Police have released a surveillance photo showing three suspects wearing full face masks and hoodies. Investigators say the three fled in a dark-colored sedan after the Aug. 5 fire was set in the Green Valley Ranch neighborhood, a relatively new development of closely spaced homes near Denver International Airport.
Killed were Djibril and Adja Diol, along with their 22-month-old daughter Khadija, as well as relative Hassan Diol and her infant daughter Hawa Baye. Their bodies were discovered after firefighters extinguished the blaze, which was first reported by a police officer at 2:40 a.m.
Three other people managed to escape by jumping from the second floor of the home. They were hospitalized with non-life-threatening injuries.
Police, fire officials and the U.S. Bureau of Alcohol, Tobacco, Firearms and Explosives are investigating because there are indications that the fire was arson. Authorities have not elaborated on the evidence because they say they do not want to compromise the investigation.
Meanwhile, some Muslim advocacy groups, including CAIR-Colorado, have called on police to consider the possibility of a hate crime.

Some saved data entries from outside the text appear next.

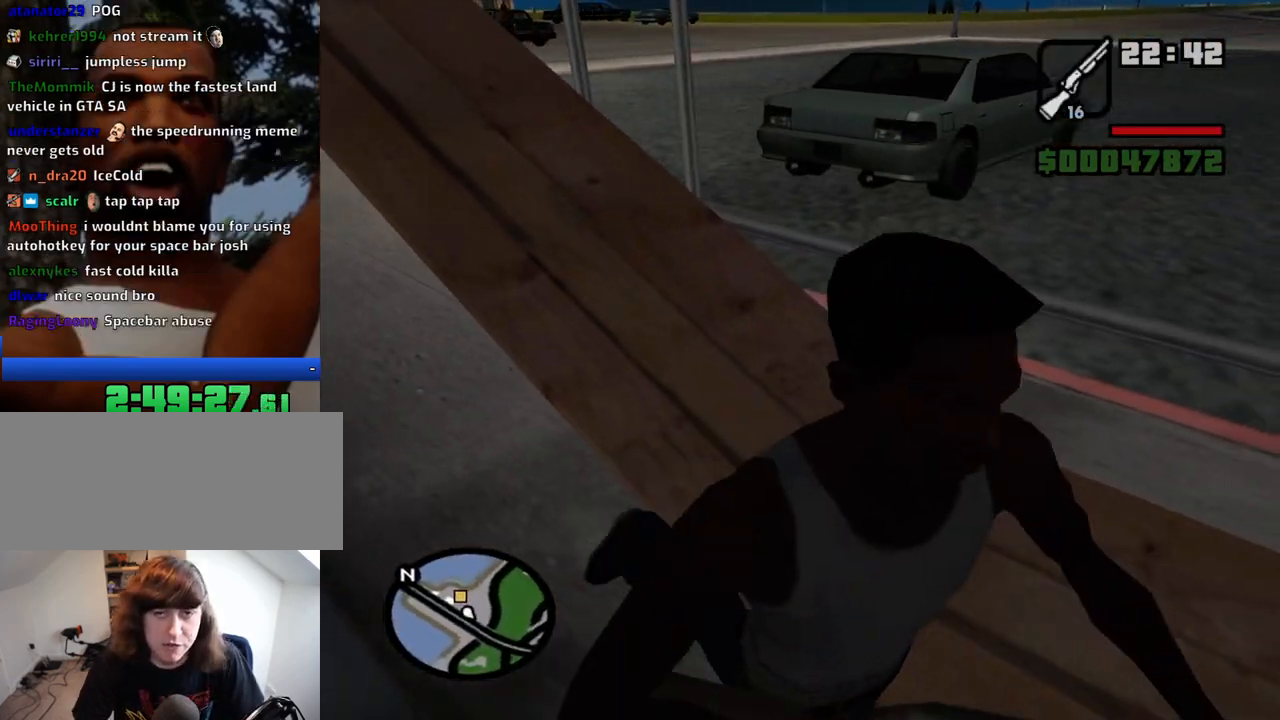
{"keys": ["d", "w"], "mouse": [], "events": [[17, "mouse_wheel_down", "up"], [200, "mouse_wheel_down", "down"], [250, "mouse_wheel_down", "up"], [384, "s", "up"], [484, "w", "down"]]}
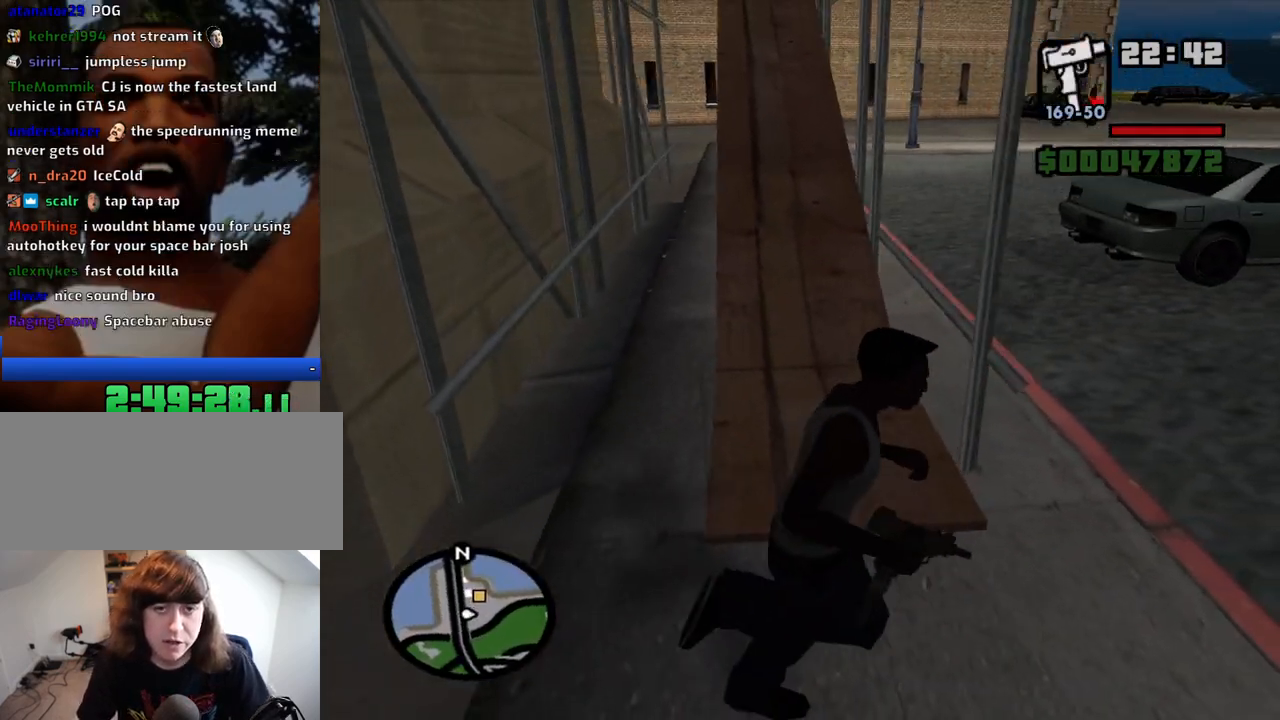
{"keys": ["w"], "mouse": [], "events": [[34, "d", "up"], [117, "a", "down"], [350, "a", "up"]]}
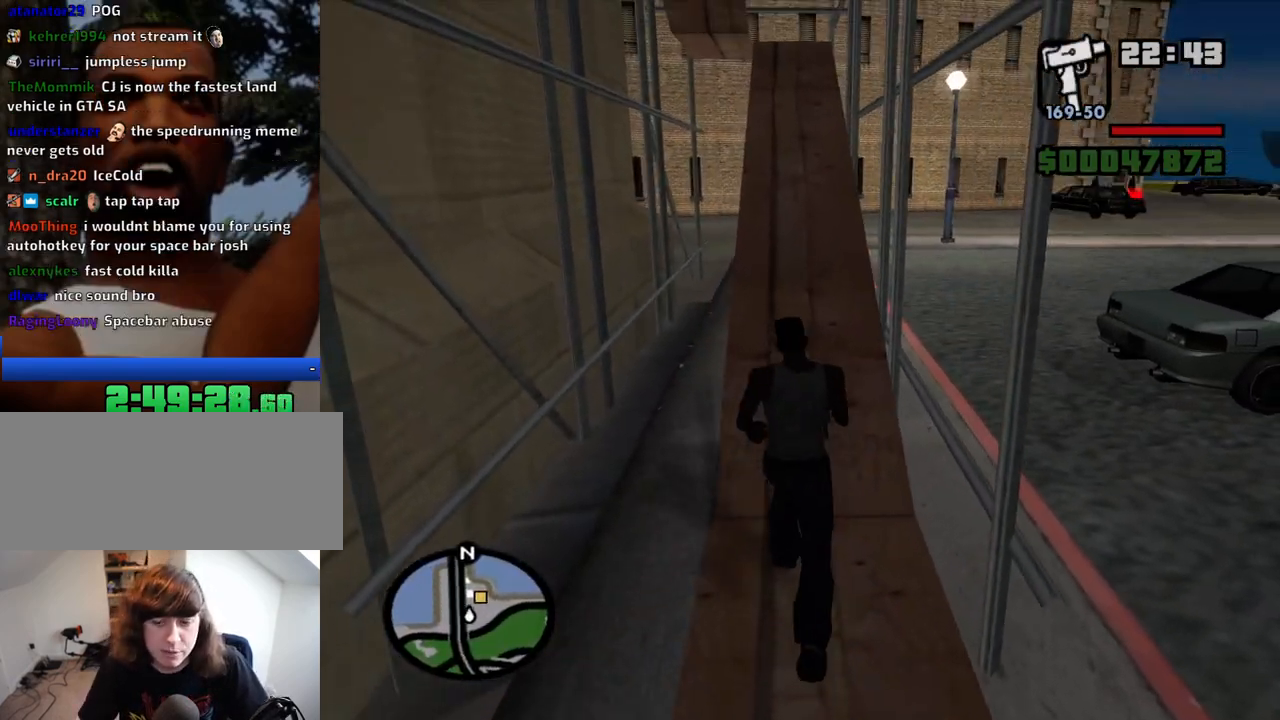
{"keys": ["space", "w"], "mouse": [], "events": [[50, "space", "down"], [134, "space", "up"], [284, "space", "down"], [367, "space", "up"], [467, "space", "down"]]}
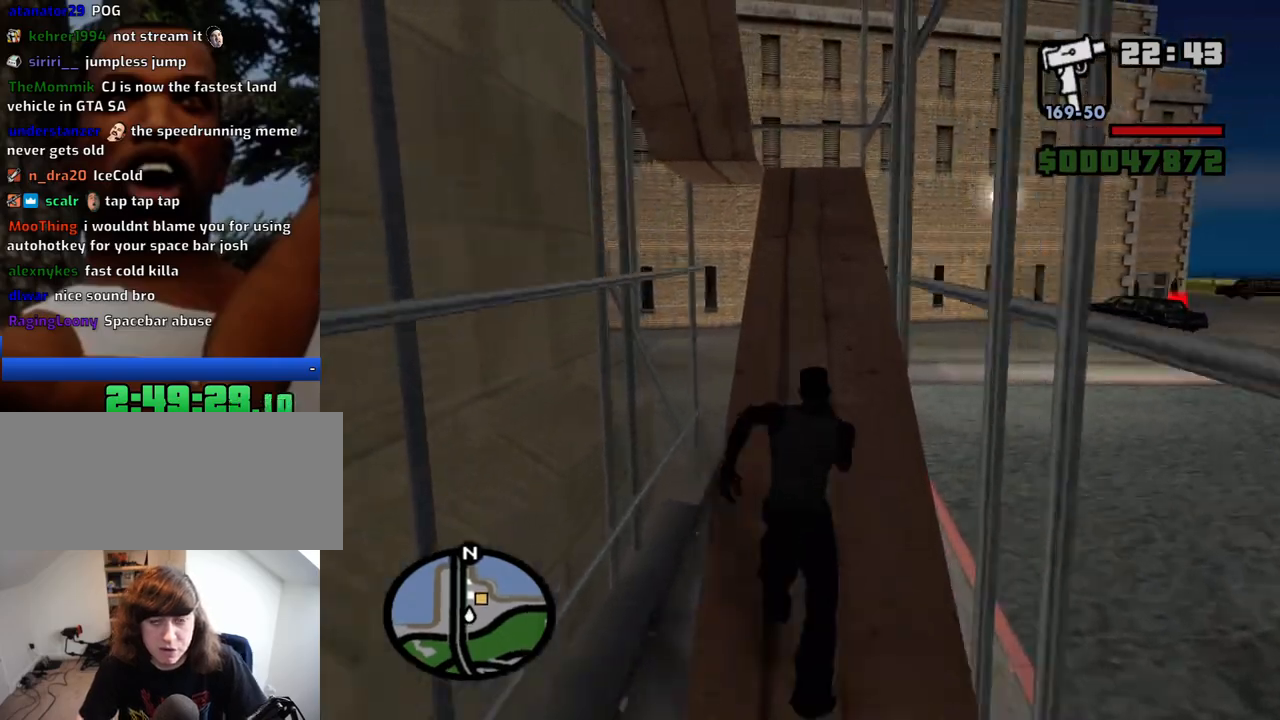
{"keys": ["w"], "mouse": [], "events": [[67, "space", "up"]]}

“Because the family members who perished in this tragedy are members of minority and immigrant communities, it would only be prudent to investigate the possibility of a bias motive,” Cole said the day after the fire.
Authorities have said detectives are looking at all possible angles.
“This is certainly an element of the investigation that we’re actively probing,” Lt. Matt Clark with the Denver Police Department’s Major Crimes Division said in September.